**Task requirements**
Please reproduce every record, keeping each one exactly as written.

----------

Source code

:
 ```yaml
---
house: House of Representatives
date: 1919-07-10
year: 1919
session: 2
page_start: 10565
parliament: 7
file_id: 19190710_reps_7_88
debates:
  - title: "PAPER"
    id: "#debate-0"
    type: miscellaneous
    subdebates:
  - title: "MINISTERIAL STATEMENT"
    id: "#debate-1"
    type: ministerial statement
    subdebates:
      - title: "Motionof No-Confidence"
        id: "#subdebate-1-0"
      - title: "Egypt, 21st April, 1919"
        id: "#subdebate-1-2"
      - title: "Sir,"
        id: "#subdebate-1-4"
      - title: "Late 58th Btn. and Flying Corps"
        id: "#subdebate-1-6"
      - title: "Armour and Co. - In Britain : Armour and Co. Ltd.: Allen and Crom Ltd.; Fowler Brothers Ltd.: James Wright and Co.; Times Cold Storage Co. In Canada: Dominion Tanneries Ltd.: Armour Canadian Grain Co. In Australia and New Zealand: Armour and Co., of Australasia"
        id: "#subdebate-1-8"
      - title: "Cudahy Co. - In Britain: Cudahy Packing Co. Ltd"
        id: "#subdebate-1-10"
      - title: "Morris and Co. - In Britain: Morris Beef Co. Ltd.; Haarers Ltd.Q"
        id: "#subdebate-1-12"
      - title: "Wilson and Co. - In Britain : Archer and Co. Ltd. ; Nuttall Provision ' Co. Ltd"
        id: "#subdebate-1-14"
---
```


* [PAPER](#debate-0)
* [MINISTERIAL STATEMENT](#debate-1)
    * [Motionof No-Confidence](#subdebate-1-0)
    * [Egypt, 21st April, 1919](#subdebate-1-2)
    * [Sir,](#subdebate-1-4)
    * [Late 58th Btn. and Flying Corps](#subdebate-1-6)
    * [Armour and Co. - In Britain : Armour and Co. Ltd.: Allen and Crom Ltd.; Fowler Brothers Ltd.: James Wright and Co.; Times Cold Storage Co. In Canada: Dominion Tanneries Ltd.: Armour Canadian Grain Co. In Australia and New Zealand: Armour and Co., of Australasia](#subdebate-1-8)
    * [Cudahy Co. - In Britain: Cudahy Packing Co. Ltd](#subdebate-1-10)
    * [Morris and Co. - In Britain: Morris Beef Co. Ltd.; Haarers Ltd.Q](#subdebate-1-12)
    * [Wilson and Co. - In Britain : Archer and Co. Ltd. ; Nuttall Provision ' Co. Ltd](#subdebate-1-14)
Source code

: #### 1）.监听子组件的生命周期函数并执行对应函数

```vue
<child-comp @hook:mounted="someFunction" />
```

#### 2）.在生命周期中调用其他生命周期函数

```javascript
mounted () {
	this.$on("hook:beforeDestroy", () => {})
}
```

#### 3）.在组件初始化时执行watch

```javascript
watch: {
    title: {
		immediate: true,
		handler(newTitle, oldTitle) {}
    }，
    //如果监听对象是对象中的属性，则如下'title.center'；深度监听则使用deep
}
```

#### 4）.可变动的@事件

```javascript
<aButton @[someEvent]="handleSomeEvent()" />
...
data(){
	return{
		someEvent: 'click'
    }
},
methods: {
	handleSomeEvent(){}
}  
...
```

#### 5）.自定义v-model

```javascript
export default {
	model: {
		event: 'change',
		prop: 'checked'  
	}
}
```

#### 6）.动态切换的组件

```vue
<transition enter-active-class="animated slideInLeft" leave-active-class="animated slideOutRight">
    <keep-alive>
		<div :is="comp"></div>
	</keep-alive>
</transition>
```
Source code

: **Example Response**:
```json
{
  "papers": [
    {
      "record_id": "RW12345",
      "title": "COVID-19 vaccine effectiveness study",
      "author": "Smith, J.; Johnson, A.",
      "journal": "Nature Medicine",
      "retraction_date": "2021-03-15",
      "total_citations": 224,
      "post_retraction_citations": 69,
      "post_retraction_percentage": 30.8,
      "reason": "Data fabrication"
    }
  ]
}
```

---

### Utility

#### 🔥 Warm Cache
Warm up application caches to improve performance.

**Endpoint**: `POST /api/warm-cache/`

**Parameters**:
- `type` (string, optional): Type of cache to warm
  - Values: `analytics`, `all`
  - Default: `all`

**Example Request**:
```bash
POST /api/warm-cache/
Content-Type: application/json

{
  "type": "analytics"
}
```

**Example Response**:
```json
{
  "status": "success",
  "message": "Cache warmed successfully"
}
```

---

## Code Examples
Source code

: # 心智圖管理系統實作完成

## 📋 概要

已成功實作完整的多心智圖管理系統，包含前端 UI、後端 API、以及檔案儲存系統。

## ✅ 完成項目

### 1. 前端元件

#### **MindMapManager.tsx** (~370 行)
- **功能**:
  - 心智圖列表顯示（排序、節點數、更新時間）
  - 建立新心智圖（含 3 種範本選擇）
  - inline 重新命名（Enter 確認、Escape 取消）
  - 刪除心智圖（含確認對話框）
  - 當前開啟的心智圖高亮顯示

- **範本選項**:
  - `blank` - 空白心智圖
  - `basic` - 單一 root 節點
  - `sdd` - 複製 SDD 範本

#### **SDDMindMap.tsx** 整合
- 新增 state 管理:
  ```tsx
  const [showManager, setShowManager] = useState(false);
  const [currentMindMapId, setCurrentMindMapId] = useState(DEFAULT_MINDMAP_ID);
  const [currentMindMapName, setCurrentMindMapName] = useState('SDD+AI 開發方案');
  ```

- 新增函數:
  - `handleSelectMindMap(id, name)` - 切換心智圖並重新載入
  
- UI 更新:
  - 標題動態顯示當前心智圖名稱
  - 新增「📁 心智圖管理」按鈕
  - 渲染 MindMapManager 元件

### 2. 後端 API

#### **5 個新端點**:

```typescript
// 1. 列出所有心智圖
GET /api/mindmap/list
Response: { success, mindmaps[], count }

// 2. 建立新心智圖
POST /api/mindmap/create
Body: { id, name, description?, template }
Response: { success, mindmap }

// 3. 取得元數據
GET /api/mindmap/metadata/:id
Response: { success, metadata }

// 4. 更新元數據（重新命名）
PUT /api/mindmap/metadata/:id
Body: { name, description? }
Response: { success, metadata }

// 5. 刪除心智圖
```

----------

**Result of the exercise**
Source code

:
 ```yaml
---
house: House of Representatives
date: 1919-07-10
year: 1919
session: 2
page_start: 10565
parliament: 7
file_id: 19190710_reps_7_88
debates:
  - title: "PAPER"
    id: "#debate-0"
    type: miscellaneous
    subdebates:
  - title: "MINISTERIAL STATEMENT"
    id: "#debate-1"
    type: ministerial statement
    subdebates:
      - title: "Motionof No-Confidence"
        id: "#subdebate-1-0"
      - title: "Egypt, 21st April, 1919"
        id: "#subdebate-1-2"
      - title: "Sir,"
        id: "#subdebate-1-4"
      - title: "Late 58th Btn. and Flying Corps"
        id: "#subdebate-1-6"
      - title: "Armour and Co. - In Britain : Armour and Co. Ltd.: Allen and Crom Ltd.; Fowler Brothers Ltd.: James Wright and Co.; Times Cold Storage Co. In Canada: Dominion Tanneries Ltd.: Armour Canadian Grain Co. In Australia and New Zealand: Armour and Co., of Australasia"
        id: "#subdebate-1-8"
      - title: "Cudahy Co. - In Britain: Cudahy Packing Co. Ltd"
        id: "#subdebate-1-10"
      - title: "Morris and Co. - In Britain: Morris Beef Co. Ltd.; Haarers Ltd.Q"
        id: "#subdebate-1-12"
      - title: "Wilson and Co. - In Britain : Archer and Co. Ltd. ; Nuttall Provision ' Co. Ltd"
        id: "#subdebate-1-14"
---
```


* [PAPER](#debate-0)
* [MINISTERIAL STATEMENT](#debate-1)
    * [Motionof No-Confidence](#subdebate-1-0)
    * [Egypt, 21st April, 1919](#subdebate-1-2)
    * [Sir,](#subdebate-1-4)
    * [Late 58th Btn. and Flying Corps](#subdebate-1-6)
    * [Armour and Co. - In Britain : Armour and Co. Ltd.: Allen and Crom Ltd.; Fowler Brothers Ltd.: James Wright and Co.; Times Cold Storage Co. In Canada: Dominion Tanneries Ltd.: Armour Canadian Grain Co. In Australia and New Zealand: Armour and Co., of Australasia](#subdebate-1-8)
    * [Cudahy Co. - In Britain: Cudahy Packing Co. Ltd](#subdebate-1-10)
    * [Morris and Co. - In Britain: Morris Beef Co. Ltd.; Haarers Ltd.Q](#subdebate-1-12)
    * [Wilson and Co. - In Britain : Archer and Co. Ltd. ; Nuttall Provision ' Co. Ltd](#subdebate-1-14)
Source code

: #### 1）.监听子组件的生命周期函数并执行对应函数

```vue
<child-comp @hook:mounted="someFunction" />
```

#### 2）.在生命周期中调用其他生命周期函数

```javascript
mounted () {
	this.$on("hook:beforeDestroy", () => {})
}
```

#### 3）.在组件初始化时执行watch

```javascript
watch: {
    title: {
		immediate: true,
		handler(newTitle, oldTitle) {}
    }，
    //如果监听对象是对象中的属性，则如下'title.center'；深度监听则使用deep
}
```

#### 4）.可变动的@事件

```javascript
<aButton @[someEvent]="handleSomeEvent()" />
...
data(){
	return{
		someEvent: 'click'
    }
},
methods: {
	handleSomeEvent(){}
}  
...
```

#### 5）.自定义v-model

```javascript
export default {
	model: {
		event: 'change',
		prop: 'checked'  
	}
}
```

#### 6）.动态切换的组件

```vue
<transition enter-active-class="animated slideInLeft" leave-active-class="animated slideOutRight">
    <keep-alive>
		<div :is="comp"></div>
	</keep-alive>
</transition>
```
Source code

: **Example Response**:
```json
{
  "papers": [
    {
      "record_id": "RW12345",
      "title": "COVID-19 vaccine effectiveness study",
      "author": "Smith, J.; Johnson, A.",
      "journal": "Nature Medicine",
      "retraction_date": "2021-03-15",
      "total_citations": 224,
      "post_retraction_citations": 69,
      "post_retraction_percentage": 30.8,
      "reason": "Data fabrication"
    }
  ]
}
```

---

### Utility

#### 🔥 Warm Cache
Warm up application caches to improve performance.

**Endpoint**: `POST /api/warm-cache/`

**Parameters**:
- `type` (string, optional): Type of cache to warm
  - Values: `analytics`, `all`
  - Default: `all`

**Example Request**:
```bash
POST /api/warm-cache/
Content-Type: application/json

{
  "type": "analytics"
}
```

**Example Response**:
```json
{
  "status": "success",
  "message": "Cache warmed successfully"
}
```

---

## Code Examples
Source code

: # 心智圖管理系統實作完成

## 📋 概要

已成功實作完整的多心智圖管理系統，包含前端 UI、後端 API、以及檔案儲存系統。

## ✅ 完成項目

### 1. 前端元件

#### **MindMapManager.tsx** (~370 行)
- **功能**:
  - 心智圖列表顯示（排序、節點數、更新時間）
  - 建立新心智圖（含 3 種範本選擇）
  - inline 重新命名（Enter 確認、Escape 取消）
  - 刪除心智圖（含確認對話框）
  - 當前開啟的心智圖高亮顯示

- **範本選項**:
  - `blank` - 空白心智圖
  - `basic` - 單一 root 節點
  - `sdd` - 複製 SDD 範本

#### **SDDMindMap.tsx** 整合
- 新增 state 管理:
  ```tsx
  const [showManager, setShowManager] = useState(false);
  const [currentMindMapId, setCurrentMindMapId] = useState(DEFAULT_MINDMAP_ID);
  const [currentMindMapName, setCurrentMindMapName] = useState('SDD+AI 開發方案');
  ```

- 新增函數:
  - `handleSelectMindMap(id, name)` - 切換心智圖並重新載入
  
- UI 更新:
  - 標題動態顯示當前心智圖名稱
  - 新增「📁 心智圖管理」按鈕
  - 渲染 MindMapManager 元件

### 2. 後端 API

#### **5 個新端點**:

```typescript
// 1. 列出所有心智圖
GET /api/mindmap/list
Response: { success, mindmaps[], count }

// 2. 建立新心智圖
POST /api/mindmap/create
Body: { id, name, description?, template }
Response: { success, mindmap }

// 3. 取得元數據
GET /api/mindmap/metadata/:id
Response: { success, metadata }

// 4. 更新元數據（重新命名）
PUT /api/mindmap/metadata/:id
Body: { name, description? }
Response: { success, metadata }

// 5. 刪除心智圖
```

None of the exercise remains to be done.